Councillors earmark $15M more for legal fight with RTG

An LRT train near Pimisi station just west of downtown Ottawa in February 2021. Ongoing service issues with the Confederation Line led the city to withhold millions in payments and thus, to a legal dispute with RTG. (Hugo Belanger/Radio-Canada - image credit)
An LRT train near Pimisi station just west of downtown Ottawa in February 2021. Ongoing service issues with the Confederation Line led the city to withhold millions in payments and thus, to a legal dispute with RTG. (Hugo Belanger/Radio-Canada - image credit)

An Ottawa city council committee approved spending an additional $15 million on lawyers and technical experts to fight Rideau Transit Group (RTG) after a behind-closed-doors update on the ongoing legal battles with the contractors that built the Confederation Line.

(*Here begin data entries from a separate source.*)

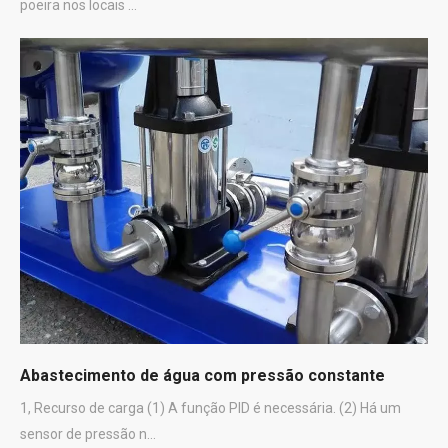
poeira nos locais ...
Abastecimento de água com pressão constante
1, Recurso de carga (1) A função PID é necessária. (2) Há um
sensor de pressão n...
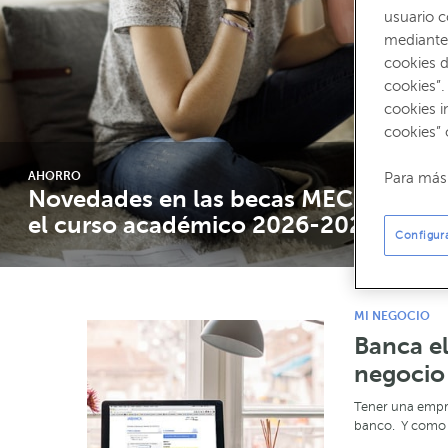
usuario 
mediante 
cookies d
cookies”.
cookies i
cookies” 
AHORRO
Para más 
Novedades en las becas MEC para
el curso académico 2026-2027
Configur
Solicitar las becas MEC 2026 es para muchos estudiantes el
trámite más importante del año académico.…
MI NEGOCIO
LEER MÁS →
Banca el
negocio
Tener una empres
banco. Y como e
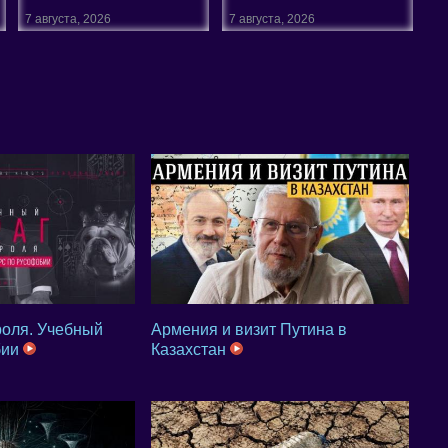
7 августа, 2026
7 августа, 2026
роля. Учебный
Армения и визит Путина в
бии
Казахстан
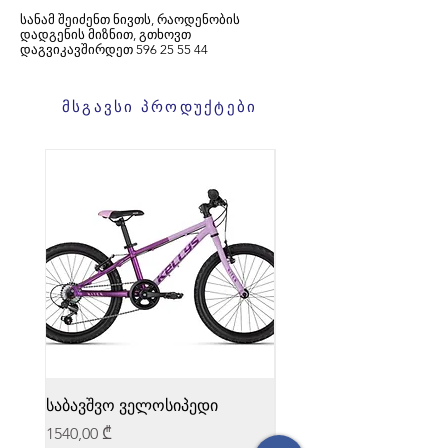
სანამ შეიძენთ ნივთს, რაოდენობის
დადგენის მიზნით, გთხოვთ
დაგვიკავშირდეთ
596
25 55 44
მსგავსი პროდუქტები
საბავშვო ველოსიპედი
საბავშვო ველოსიპედი
Price
Price
1540,00 ₾
1540,00 ₾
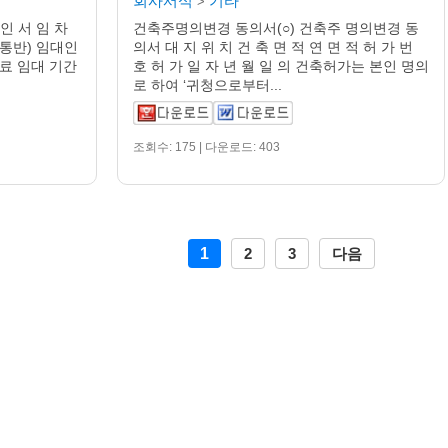
회사서식
기타
>
 인 서 임 차
건축주명의변경 동의서(○) 건축주 명의변경 동
 (통반) 임대인
의서 대 지 위 치 건 축 면 적 연 면 적 허 가 번
무료 임대 기간
호 허 가 일 자 년 월 일 의 건축허가는 본인 명의
로 하여 ‘귀청으로부터...
조회수: 175 | 다운로드: 403
1
2
3
다음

A late-night finance and economic development meeting began Tuesday with a 90-minute in camera session where councillors heard the city requires "ongoing legal and subject matter technical expertise support."

The city is withholding tens of millions of dollars in payments to RTG and its maintenance arm, including $59 million from the final payment in 2019, due to the 456-day delay in handing the LRT system over to the city.

Since the Confederation Line launched in September 2019, the city has only paid RTG part of what the consortium — led by SNC-Lavalin and ACS Infrastructure — has billed due to poor or missed service.

The legal battle over the money appears not to be over and it's not known how much the city has spent so far.

Although there is still $9.4 million remaining in the city's contingency fund for Stage 1, "these project contingency funds have been fully expended due to the nature of [the] City's claims disputes with RTG," according to the motion to add that additional $15 million.

Although the money will come out of the transit capital reserve fund, the motion states the city plans to "attempt to recover these costs in the dispute resolution process against RTG."